According to Bruce Dick, M.D, a partner of Orthopedic Associates of Saratoga in Saratoga Springs, New York,
“Yoga, improves strength and balance, but one of the best things it can do for runners is increase flexibility.” Dick goes on to state that, “If you don’t have the flexibility in your hip flexors and hamstrings to create an adequate range of motion, your body will ask that motion to come from other joints—joints not meant to produce that motion. So you get early fatigue, early breakdown, and you expose yourself to injury.”
Yoga Develops Stamina
Thanks to it’s emphasis on controlled breathing, practicing yoga makes your respiratory system stronger. And those challenging poses that you have to hold can help to build your stamina, something that’s absolutely essential to excelling as a runner.

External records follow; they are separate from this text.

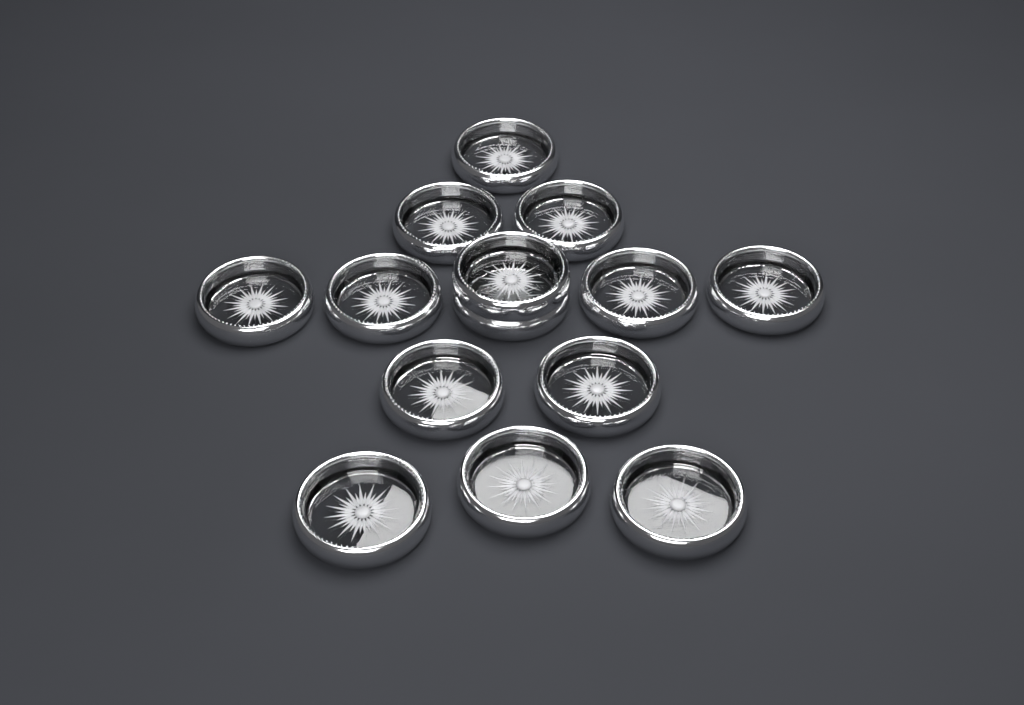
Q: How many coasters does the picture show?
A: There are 14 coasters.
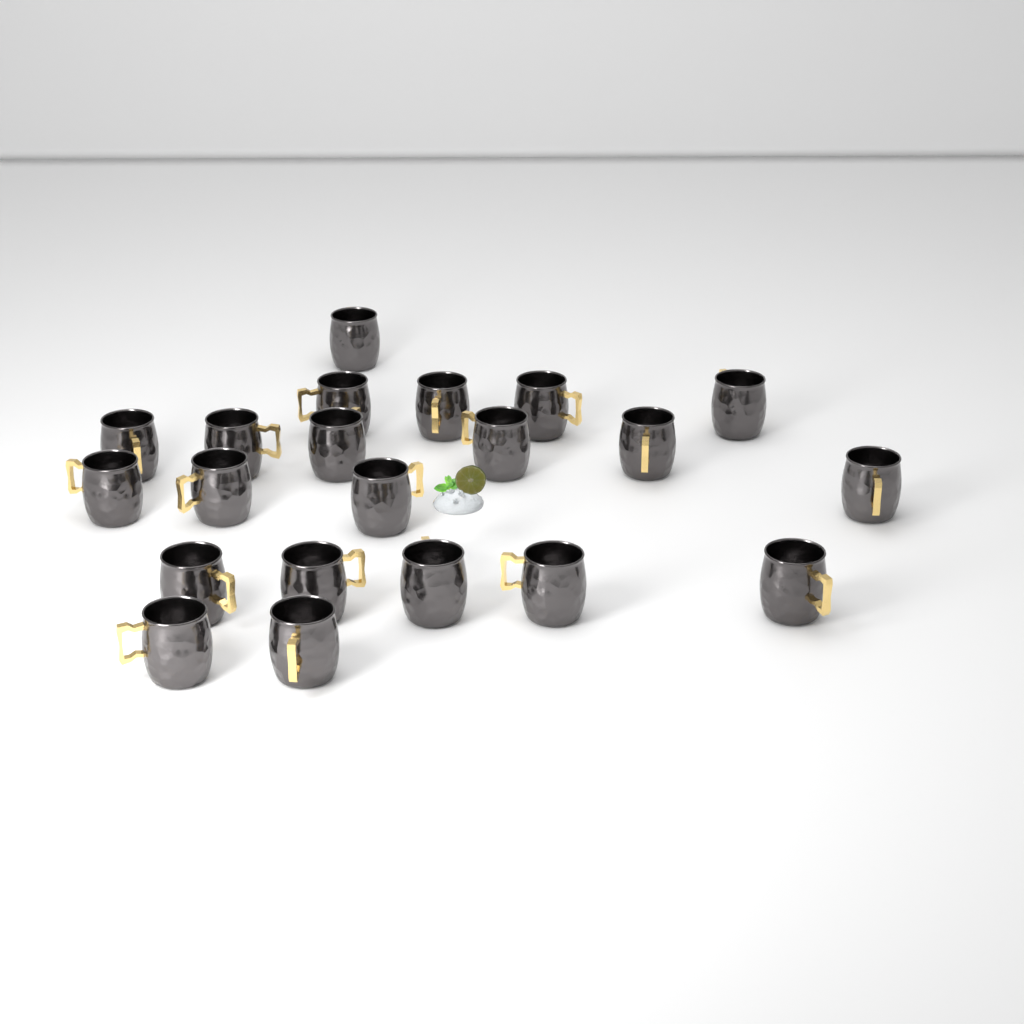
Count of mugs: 21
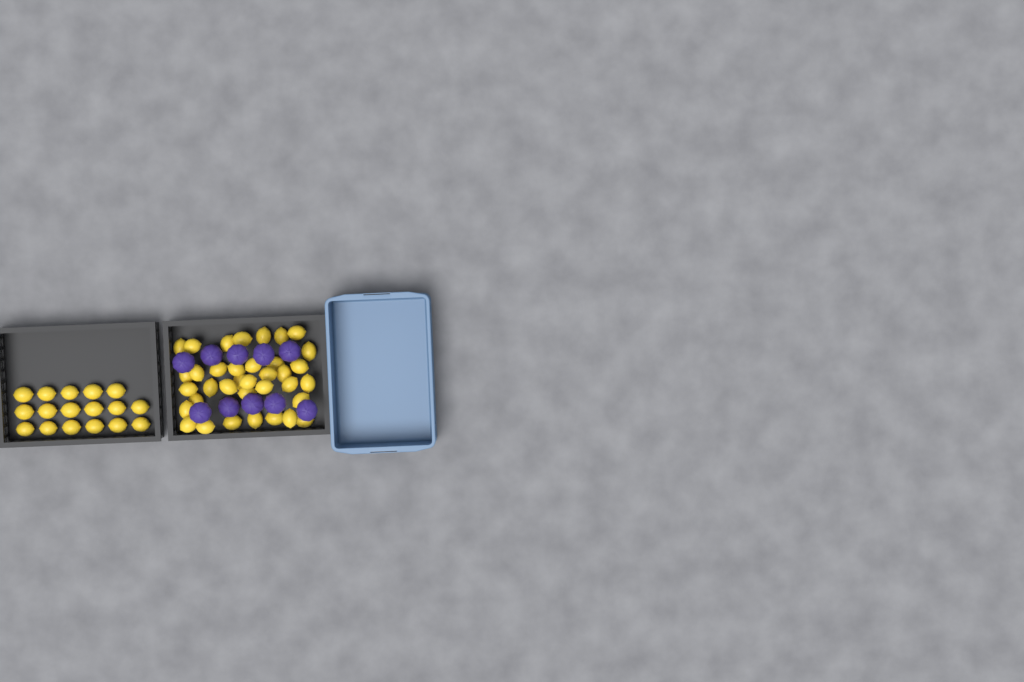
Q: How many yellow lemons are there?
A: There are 53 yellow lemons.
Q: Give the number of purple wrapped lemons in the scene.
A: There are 10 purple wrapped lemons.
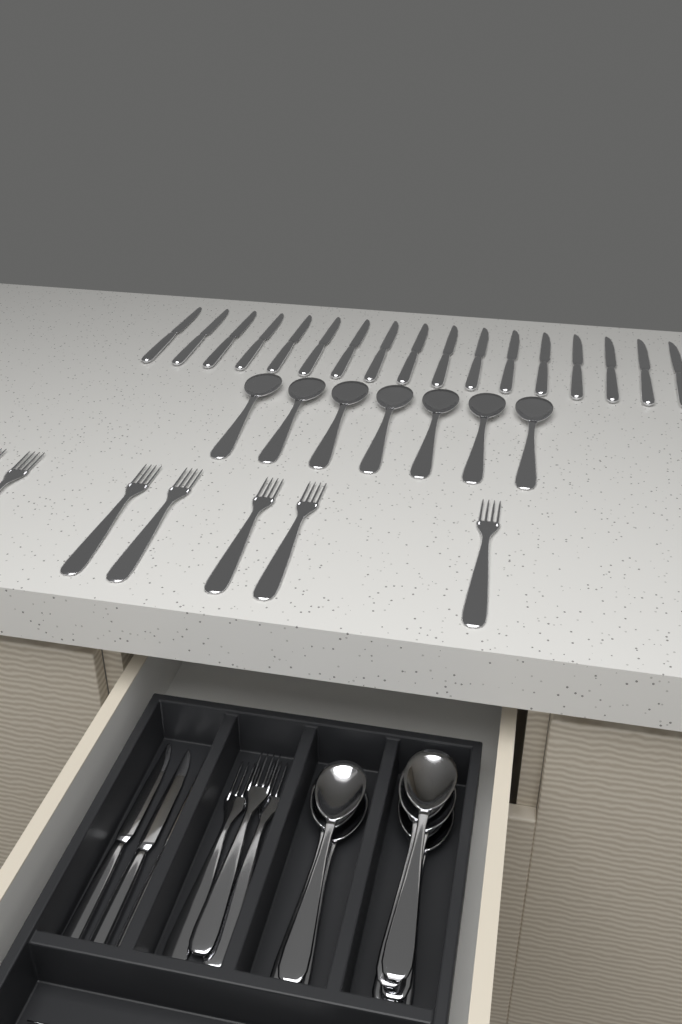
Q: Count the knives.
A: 20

Yoga Facilitates Recovery after Workouts
While you can certainly find intense aerobic forms of yoga (like Ashtanga or Power Yoga) to practice, you can also choose to do yoga workouts that are more restorative – think of it as a luxury stretch for your sore muscle groups. Some poses to try are the Legs-Up-the-Wall Pose, Corpse Pose, Pigeon Pose, Supported Fish, and Child’s Pose.
Yoga Promotes Mindfulness
Yoga poses can be challenging, and in order to perform them correctly, you have to be aware of your body. In addition to relieving tension, this awareness forces you to tune out distractions and stay focused on the present moment, a mental skill that easily carries over to running. It’s no wonder rehab centers offer exercise programs that include yoga and running to promote active wellness. As a runner, if you can be focused and mindful, you are more likely to get “in the zone” and maximize your level of performance.
Putting it into Practice
Just like your training runs have a purpose, and as such, vary in intensity, so too should your yoga workouts. If you just finished a long run or you’re coming off a week of high mileage, gentle yoga poses can enhance your recovery. If your training cycle is currently in a resting phase or you’re taking an off day, you might want to try the more intense, challenging forms of Yoga mentioned above: Ashtanga or Power Yoga, which are good for building strength and flexibility. Sage Rountree, USA Triathlon coach and author of The Athlete’s Guide to Yoga, recommends implementing a schedule that includes the following components: poses that stretch and loosen muscles after runs, core-strengthening poses at least three times a week, and a longer full body routine on off days or easy days.
To put it simply, if you’re a runner, and you’re serious about becoming a better one, you should consider doing yoga to take your training to the next level. There are tons of benefits to be reaped from its practice, and you don’t want to miss out on them. For a stronger, faster, more flexible, less injury prone body, the verdict is clear: just say ommmm.